Work required: The entries follow. Copy every line in which "figures" appears.

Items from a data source
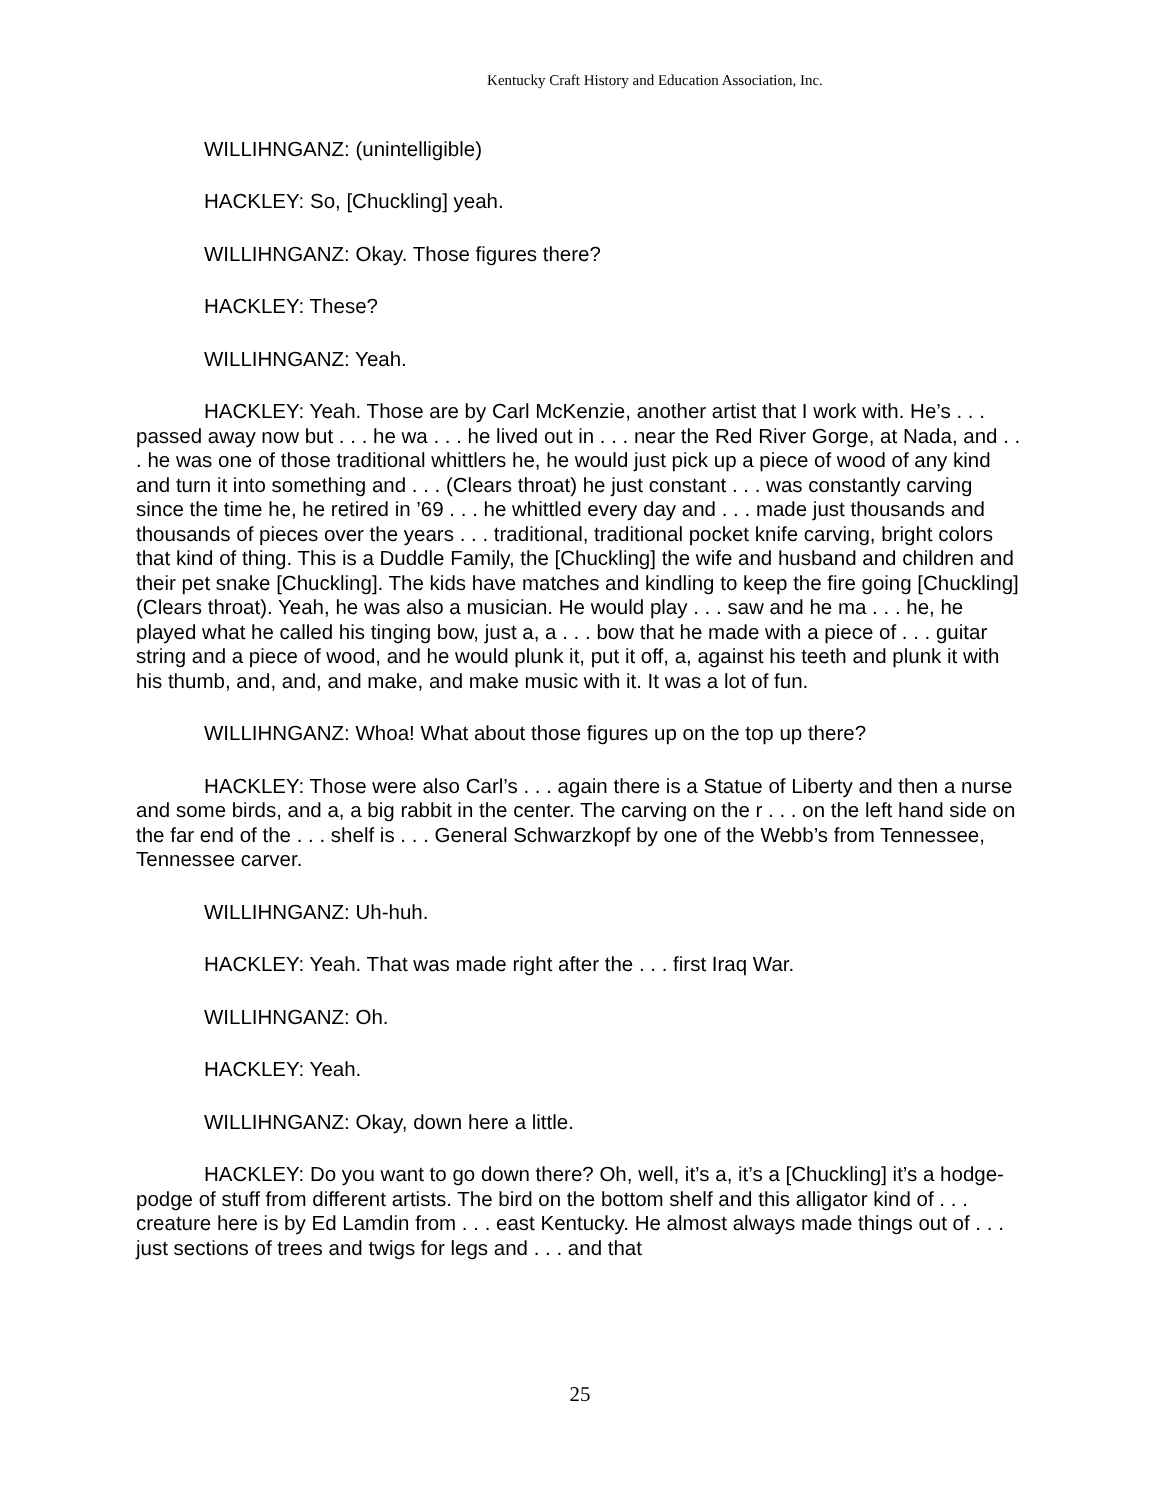Kentucky Craft History and Education Association, Inc.
WILLIHNGANZ: (unintelligible)
HACKLEY: So, [Chuckling] yeah.
WILLIHNGANZ: Okay. Those figures there?
HACKLEY: These?
WILLIHNGANZ: Yeah.
HACKLEY: Yeah. Those are by Carl McKenzie, another artist that I work with. He’s . . . passed away now but . . . he wa . . . he lived out in . . . near the Red River Gorge, at Nada, and . . . he was one of those traditional whittlers he, he would just pick up a piece of wood of any kind and turn it into something and . . . (Clears throat) he just constant . . . was constantly carving since the time he, he retired in ’69 . . . he whittled every day and . . . made just thousands and thousands of pieces over the years . . . traditional, traditional pocket knife carving, bright colors that kind of thing. This is a Duddle Family, the [Chuckling] the wife and husband and children and their pet snake [Chuckling]. The kids have matches and kindling to keep the fire going [Chuckling] (Clears throat). Yeah, he was also a musician. He would play . . . saw and he ma . . . he, he played what he called his tinging bow, just a, a . . . bow that he made with a piece of . . . guitar string and a piece of wood, and he would plunk it, put it off, a, against his teeth and plunk it with his thumb, and, and, and make, and make music with it. It was a lot of fun.
WILLIHNGANZ: Whoa! What about those figures up on the top up there?
HACKLEY: Those were also Carl’s . . . again there is a Statue of Liberty and then a nurse and some birds, and a, a big rabbit in the center. The carving on the r . . . on the left hand side on the far end of the . . . shelf is . . . General Schwarzkopf by one of the Webb’s from Tennessee, Tennessee carver.
WILLIHNGANZ: Uh-huh.
HACKLEY: Yeah. That was made right after the . . . first Iraq War.
WILLIHNGANZ: Oh.
HACKLEY: Yeah.
WILLIHNGANZ: Okay, down here a little.
HACKLEY: Do you want to go down there? Oh, well, it’s a, it’s a [Chuckling] it’s a hodge-podge of stuff from different artists. The bird on the bottom shelf and this alligator kind of . . . creature here is by Ed Lamdin from . . . east Kentucky. He almost always made things out of . . . just sections of trees and twigs for legs and . . . and that
25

Reply to the exercise:
WILLIHNGANZ: Okay. Those figures there?
WILLIHNGANZ: Whoa! What about those figures up on the top up there?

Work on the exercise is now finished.